Give the entries back exactly, dropping each image.

Human pose keypoint data
* * * * * * * * *
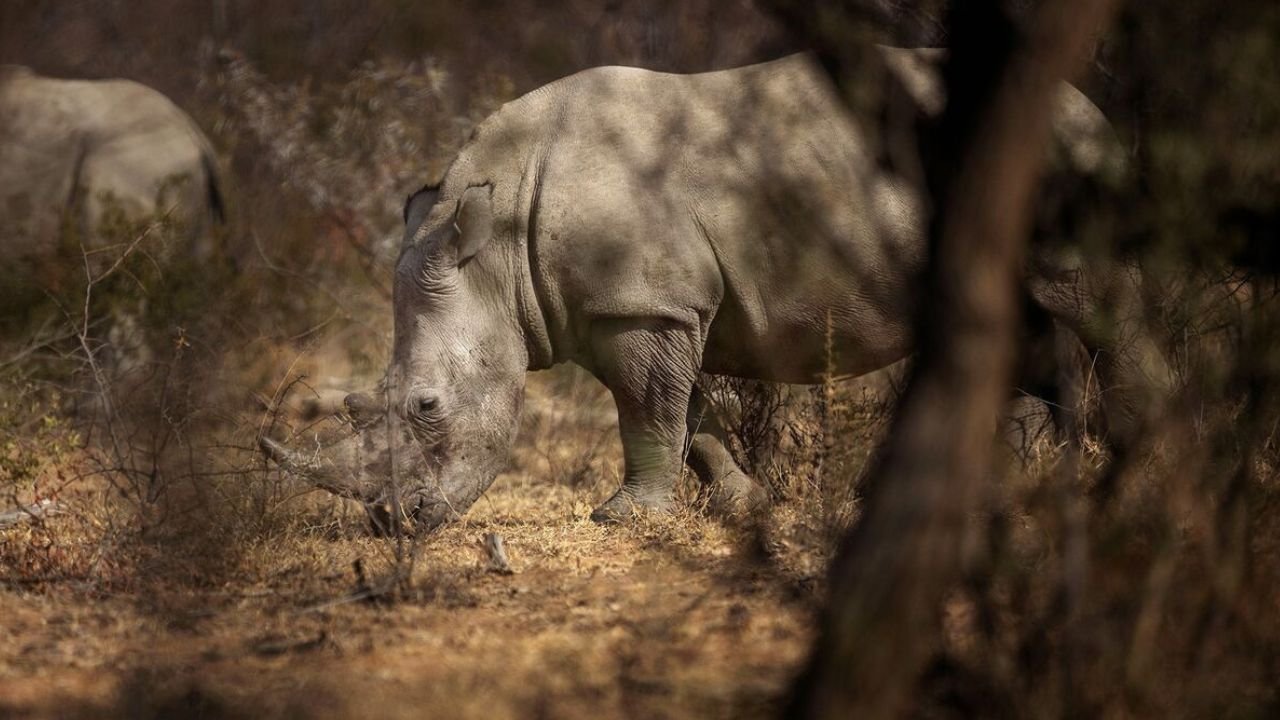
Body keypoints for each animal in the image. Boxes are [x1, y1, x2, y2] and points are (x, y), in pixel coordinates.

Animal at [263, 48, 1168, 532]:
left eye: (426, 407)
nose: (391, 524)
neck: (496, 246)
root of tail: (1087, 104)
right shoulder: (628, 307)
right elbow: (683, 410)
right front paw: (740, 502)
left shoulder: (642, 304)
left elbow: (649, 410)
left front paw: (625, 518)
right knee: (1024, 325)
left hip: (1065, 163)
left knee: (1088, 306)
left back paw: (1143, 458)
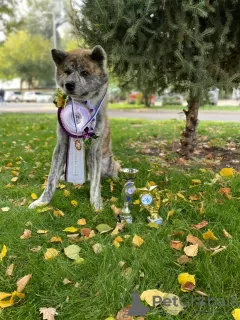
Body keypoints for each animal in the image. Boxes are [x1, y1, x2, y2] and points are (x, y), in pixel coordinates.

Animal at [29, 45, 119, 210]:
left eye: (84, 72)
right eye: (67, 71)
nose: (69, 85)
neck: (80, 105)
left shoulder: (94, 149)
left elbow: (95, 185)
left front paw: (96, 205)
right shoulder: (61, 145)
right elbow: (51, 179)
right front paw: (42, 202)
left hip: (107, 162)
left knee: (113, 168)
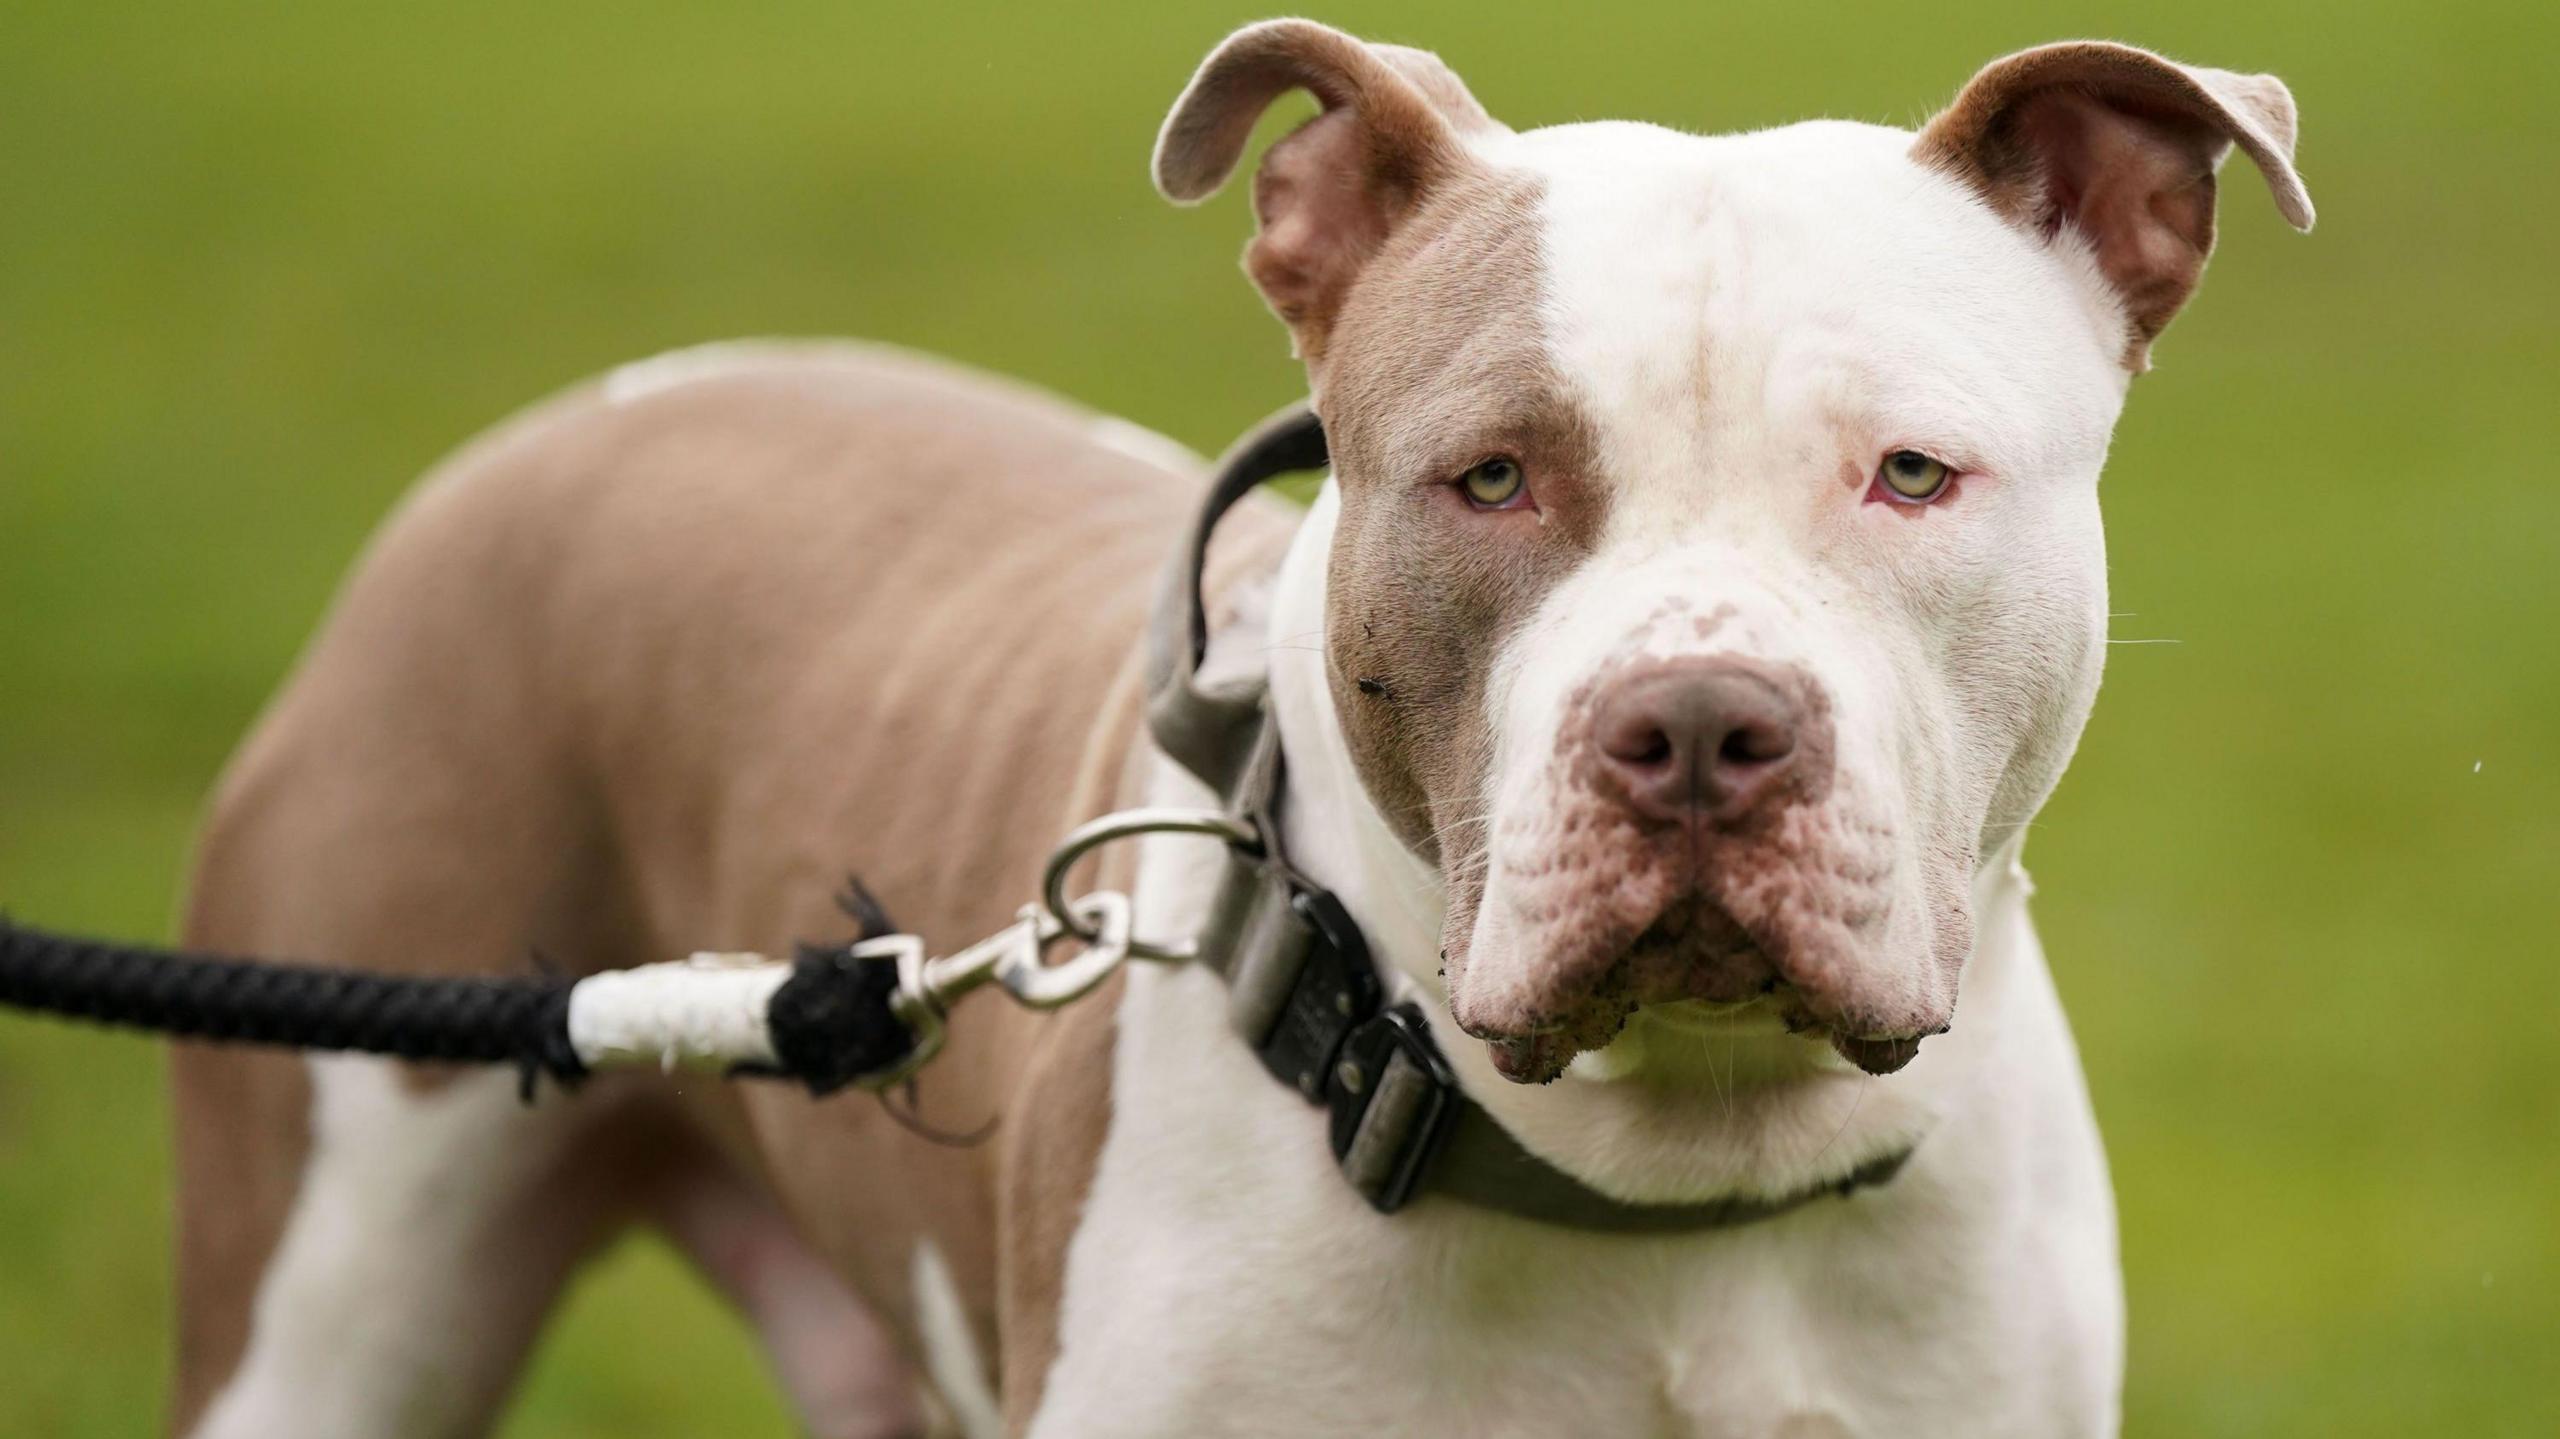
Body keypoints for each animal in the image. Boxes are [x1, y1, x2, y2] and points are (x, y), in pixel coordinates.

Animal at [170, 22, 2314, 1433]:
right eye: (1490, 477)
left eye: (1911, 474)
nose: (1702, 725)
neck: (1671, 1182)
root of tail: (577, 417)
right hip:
* * * * * * * * *
» **TASK ANSWER**:
Body keypoints for each animal in the image. Boxes are [x1, y1, x2, y2] and points are (x, y), in pixel coordinates.

Animal at [263, 48, 1168, 532]:
left eye: (426, 407)
nose: (391, 524)
neck: (496, 246)
root of tail: (1087, 104)
right shoulder: (628, 307)
right elbow: (683, 410)
right front paw: (740, 502)
left shoulder: (642, 304)
left elbow: (649, 410)
left front paw: (625, 518)
right knee: (1024, 325)
left hip: (1065, 163)
left knee: (1088, 306)
left back paw: (1143, 458)
Body keypoints for each animal in the image. Boxes are [x1, y1, x2, y2] and points are (x, y), in pixel coordinates.

Animal at [29, 45, 119, 210]:
left eye: (84, 72)
right eye: (67, 71)
nose: (69, 85)
neck: (80, 105)
left shoulder: (94, 149)
left elbow: (95, 185)
left front paw: (96, 205)
right shoulder: (61, 145)
right elbow: (51, 179)
right front paw: (42, 202)
left hip: (107, 162)
left knee: (113, 168)
Body keypoints for each animal in the image. Boxes are [x1, y1, x2, y2] and points are (x, y), in pixel coordinates.

Animal at [170, 22, 2314, 1433]:
right eye: (1490, 477)
left eye: (1911, 474)
nose: (1702, 725)
neck: (1671, 1182)
root of tail: (577, 417)
right hip:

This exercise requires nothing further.